Para a enfermeira, que já
trabalhou em estados brasileiros como Roraima e Ceará e países como Moçambique,
existem diferenças de tratamento para homens e mulheres que trabalham em prol
dos direitos humanos em zonas vulneráveis. “Quando um homem chega a uma
comunidade, ele é visto como uma liderança, enquanto nós somos vistas como
auxiliares independentemente do cargo que exercemos. Por este motivo, o homem
sempre manda e a mulher sempre pede um favor, até quando os dois executam a
mesma função no local”, acredita.
Mas ser mulher, diz Fardin, é uma
vantagem quando se trabalha com mulheres. “Recebemos um carinho muito grande.

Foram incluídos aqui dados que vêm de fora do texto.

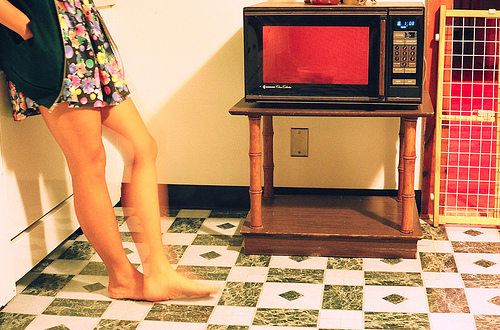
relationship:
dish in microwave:
[289, 58, 343, 89] [237, 4, 425, 109]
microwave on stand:
[222, 4, 430, 116] [227, 95, 438, 260]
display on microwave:
[393, 17, 421, 32] [240, 1, 431, 113]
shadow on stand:
[14, 146, 84, 258] [227, 95, 438, 260]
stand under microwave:
[227, 95, 433, 260] [240, 1, 431, 113]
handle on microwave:
[377, 17, 389, 103] [240, 1, 431, 113]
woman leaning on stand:
[5, 1, 223, 308] [227, 95, 438, 260]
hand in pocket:
[20, 11, 52, 61] [10, 11, 63, 103]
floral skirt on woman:
[11, 6, 126, 122] [5, 1, 223, 308]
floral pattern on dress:
[16, 10, 136, 118] [2, 0, 132, 121]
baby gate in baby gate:
[430, 6, 499, 233] [430, 2, 500, 228]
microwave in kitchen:
[240, 0, 430, 109] [31, 3, 492, 328]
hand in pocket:
[25, 18, 55, 54] [14, 22, 49, 99]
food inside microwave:
[296, 62, 336, 81] [240, 1, 431, 113]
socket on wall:
[287, 125, 311, 160] [107, 3, 427, 197]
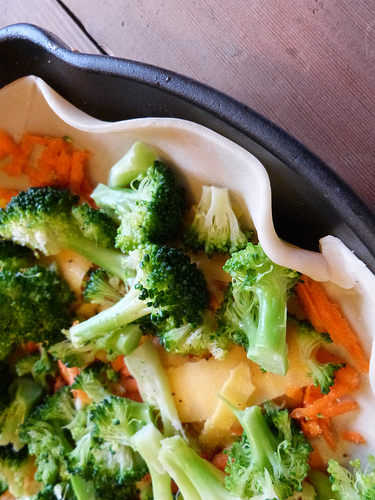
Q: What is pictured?
A: Vegetables.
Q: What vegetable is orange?
A: Carrots.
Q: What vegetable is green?
A: Broccoli.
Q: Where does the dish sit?
A: On a table.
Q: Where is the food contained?
A: In iron dish.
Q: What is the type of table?
A: Brown wood.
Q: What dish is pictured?
A: A broccoli and carrot side dish.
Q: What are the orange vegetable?
A: Carrot.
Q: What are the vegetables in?
A: Raw pie crust.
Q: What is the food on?
A: Black pan.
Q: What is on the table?
A: A skillet.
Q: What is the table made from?
A: Wood.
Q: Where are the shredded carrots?
A: Under the broccoli.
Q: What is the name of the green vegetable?
A: Broccoli.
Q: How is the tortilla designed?
A: Scalloped.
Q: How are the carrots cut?
A: Julienne.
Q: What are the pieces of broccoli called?
A: Florets.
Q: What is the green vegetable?
A: Broccoli.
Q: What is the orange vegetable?
A: Carrots.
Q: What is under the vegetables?
A: An uncooked crust.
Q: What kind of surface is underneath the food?
A: A wooden surface.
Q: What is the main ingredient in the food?
A: Broccoli.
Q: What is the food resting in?
A: A cast iron skillet.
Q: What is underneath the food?
A: A wooden surface.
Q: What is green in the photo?
A: Broccoli.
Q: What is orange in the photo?
A: Carrots.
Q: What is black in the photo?
A: The pan.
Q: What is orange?
A: Carrots.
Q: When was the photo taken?
A: Daytime.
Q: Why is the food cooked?
A: It is meal time.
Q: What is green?
A: Broccoli.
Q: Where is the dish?
A: On the table.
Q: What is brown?
A: The table.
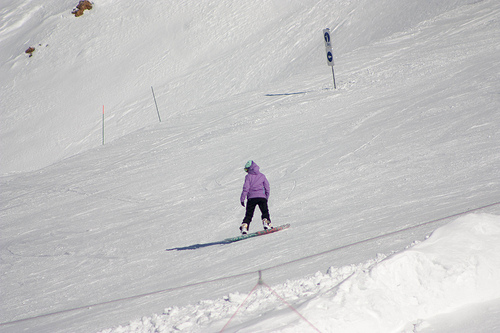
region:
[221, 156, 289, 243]
person on a snowboard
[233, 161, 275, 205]
fluffy purple jacket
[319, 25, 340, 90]
sign in the snow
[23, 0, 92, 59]
rocks sticking out of snow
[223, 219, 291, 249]
multi colored snowboard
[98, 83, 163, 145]
poles in the snow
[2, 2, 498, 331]
white snow on the ground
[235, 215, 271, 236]
white and black boots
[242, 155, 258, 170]
boarder with light blue hat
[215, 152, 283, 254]
person snowboarding downhill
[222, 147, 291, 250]
a little girl on a snowboard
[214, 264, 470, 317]
piles of white snow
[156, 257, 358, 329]
the shadow from a zip line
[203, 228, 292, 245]
a snowboard on the ground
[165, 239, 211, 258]
a little girl's shadow on the snow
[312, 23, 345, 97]
a black and white sign on a pole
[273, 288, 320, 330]
a red string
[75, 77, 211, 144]
two poles in the snow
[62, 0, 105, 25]
a brown rock protruding from the snow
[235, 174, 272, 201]
a purple coat on a little girl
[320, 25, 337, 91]
sign for directions for skiers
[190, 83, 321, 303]
person going down hill on snowboard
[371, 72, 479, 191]
smooth down hill snow for skiiers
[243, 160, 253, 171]
green hat on the snowboarder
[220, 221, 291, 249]
snow board in use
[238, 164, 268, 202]
purple hoodie jacket worn by skier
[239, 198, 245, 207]
left glove worn by skier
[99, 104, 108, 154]
measurement pole in the snow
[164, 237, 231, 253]
shadow of the snow boarder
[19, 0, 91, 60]
small mountain rocks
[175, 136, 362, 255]
a snowboard on the snow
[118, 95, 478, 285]
a snowboarder on a hill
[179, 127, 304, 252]
a snow boarder wearing a purple jacket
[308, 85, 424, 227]
snow on the ground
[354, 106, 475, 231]
white snow on the ground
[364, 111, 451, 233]
ground cover in snow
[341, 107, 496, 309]
ground covered in white snow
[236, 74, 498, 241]
hill covered in snow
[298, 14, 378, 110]
sign in the snow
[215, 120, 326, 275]
a person snowingboard on snow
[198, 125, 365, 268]
a person skiing on snow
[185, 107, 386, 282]
person skiing on hill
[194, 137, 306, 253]
peson snowboarding in the snow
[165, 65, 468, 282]
a person snowboarding down hill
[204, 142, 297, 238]
a person with a purple jacket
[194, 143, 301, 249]
a snowboarder with purple jacket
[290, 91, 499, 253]
white snow covering the ground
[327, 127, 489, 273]
snow covering the ground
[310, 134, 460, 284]
ground covered in snow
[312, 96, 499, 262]
snow cover in white snow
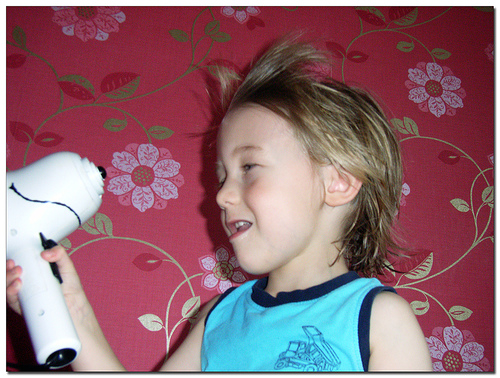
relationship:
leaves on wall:
[51, 66, 153, 105] [24, 18, 205, 150]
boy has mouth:
[42, 60, 436, 376] [206, 207, 260, 241]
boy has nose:
[42, 60, 436, 376] [209, 177, 242, 208]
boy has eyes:
[42, 60, 436, 376] [190, 155, 274, 183]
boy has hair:
[42, 60, 436, 376] [203, 35, 432, 267]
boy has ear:
[42, 60, 436, 376] [322, 151, 367, 211]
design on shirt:
[272, 319, 348, 371] [192, 262, 395, 372]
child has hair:
[165, 28, 425, 306] [206, 29, 412, 278]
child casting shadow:
[165, 28, 425, 306] [4, 296, 219, 375]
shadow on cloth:
[8, 313, 70, 376] [12, 37, 499, 373]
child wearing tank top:
[165, 28, 425, 306] [199, 268, 398, 376]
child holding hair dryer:
[165, 28, 425, 306] [4, 152, 106, 369]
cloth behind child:
[12, 37, 499, 373] [11, 32, 433, 370]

No meu caso, que trabalho muito com populações indígenas no norte da Amazônia,
é muito mais fácil fazer os exames de prevenção, dar vacinas e recomendações para
elas e seus bebês. Elas se sentem mais confortáveis”, diz a enfermeira.

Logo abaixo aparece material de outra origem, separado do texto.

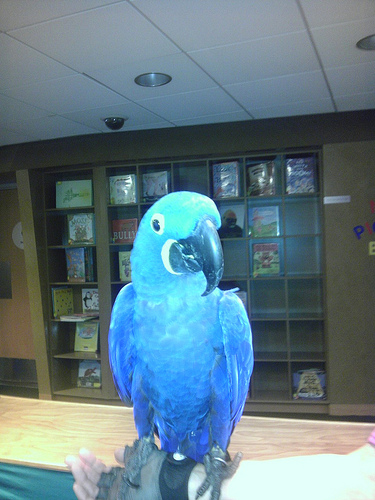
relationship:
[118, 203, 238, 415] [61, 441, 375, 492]
parrot on arm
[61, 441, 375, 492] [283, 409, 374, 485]
arm of man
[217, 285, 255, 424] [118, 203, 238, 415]
wing of parrot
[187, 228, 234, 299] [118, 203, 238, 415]
beak of parrot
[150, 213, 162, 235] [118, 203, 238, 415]
eye of parrot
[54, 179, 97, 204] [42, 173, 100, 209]
book in hole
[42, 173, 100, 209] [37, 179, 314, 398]
hole of cubby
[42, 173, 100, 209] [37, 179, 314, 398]
hole in cubby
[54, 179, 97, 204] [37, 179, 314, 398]
book in cubby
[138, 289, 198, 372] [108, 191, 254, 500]
feathers of parrot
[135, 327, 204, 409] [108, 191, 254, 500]
belly of parrot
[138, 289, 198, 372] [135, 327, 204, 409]
feathers of belly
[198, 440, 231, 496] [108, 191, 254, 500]
foot of parrot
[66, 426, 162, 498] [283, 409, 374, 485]
hand of man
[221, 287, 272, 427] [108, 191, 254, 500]
wing of parrot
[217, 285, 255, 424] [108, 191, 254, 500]
wing of parrot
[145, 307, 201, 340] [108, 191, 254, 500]
chest of parrot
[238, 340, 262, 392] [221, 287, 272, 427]
feathers of wing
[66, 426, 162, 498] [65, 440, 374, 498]
hand of man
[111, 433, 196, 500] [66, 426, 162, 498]
glove on hand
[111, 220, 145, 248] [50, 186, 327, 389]
book on shelf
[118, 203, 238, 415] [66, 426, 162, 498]
parrot on hand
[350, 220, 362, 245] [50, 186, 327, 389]
p on shelf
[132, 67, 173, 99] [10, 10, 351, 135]
light on ceiling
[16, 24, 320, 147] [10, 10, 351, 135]
tile on ceiling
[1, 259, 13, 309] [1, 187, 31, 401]
handle on door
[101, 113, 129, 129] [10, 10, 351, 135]
camera on ceiling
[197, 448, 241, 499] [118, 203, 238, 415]
talon of parrot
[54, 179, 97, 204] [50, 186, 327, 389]
book on shelf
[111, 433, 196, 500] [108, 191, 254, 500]
glove for parrot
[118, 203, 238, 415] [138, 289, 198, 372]
parrot with feathers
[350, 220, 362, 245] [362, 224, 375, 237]
p and i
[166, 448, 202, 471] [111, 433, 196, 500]
buckle on glove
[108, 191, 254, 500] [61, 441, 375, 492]
parrot on arm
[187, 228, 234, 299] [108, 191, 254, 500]
beak of parrot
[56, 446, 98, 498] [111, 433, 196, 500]
fingers in glove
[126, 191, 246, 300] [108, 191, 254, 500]
head of parrot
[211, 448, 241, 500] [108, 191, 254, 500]
talon of parrot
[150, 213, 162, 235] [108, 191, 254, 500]
eye of parrot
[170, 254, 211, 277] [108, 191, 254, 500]
mouth of parrot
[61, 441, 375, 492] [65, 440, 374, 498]
arm of man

Mônica Guarnieri faz atendimento
médico em Moçambique
Margarida Guerra é portuguesa e
hoje trabalha em Londres na organização britânica Options na área de direitos
reprodutivos para Nigéria e Quênia. A situação nos países nos quais Guerra
coordena programas para mulheres a preocupa. Segundo a Anistia Internacional, o
grupo extremista Boko Haram raptou pelo menos 2.000 mulheres e meninas na
Nigéria em 2015. “Ir para zonas de conflito faz parte do nosso trabalho e nem
paramos para pensar em questões como rapto, violência corporal e outras. Se
pararmos, é capaz de não irmos”, diz.
Guerra tinha acabado de se mudar
para a Índia para atuar como consultora na área de violência para a
International Planned Parenthood Federation, instituição voltada para os
direitos reprodutivos das mulheres, quando uma jovem de 23 anos foi vítima de
um brutal estupro coletivo em um ataque que causou sua morte em Nova Déli, em
dezembro de 2012. “Na ocasião, eu assisti a população ir às ruas, várias
organizações se instalaram no país para pedir providências junto ao governo. Os
olhos se voltaram para a Índia e para o que vinha acontecendo com as mulheres
no local, onde uma vaca é mais respeitada que uma mulher, algo extremante
contraditório para mim. Hoje o país busca aos poucos mudar a posição dada às
mulheres, porém não será fácil”.
A moçambicana Mwema Nicoleta
Uaciquete, ativista feminista que atua em prol dos direitos de mulheres e
meninas em seu país, diz que muitas vezes as próprias organizações que
trabalham em regiões de conflito ou zonas vulneráveis adotam uma postura
defensiva com relação às violências sofridas por trabalhadoras e membros da
população. “Hoje as organizações menores nos dizem para termos atenção com o
que faremos com o nome delas para que não sejam envolvidas em escândalos. Porém
neste momento também precisamos lembrar que somos mulheres como as outras e
precisamos atentar e alertá-los sobre isso”.
Para estas trabalhadoras a solução
é simples: investimento em treinamentos para as mulheres e atenção maior por
parte das organizações no quesito segurança.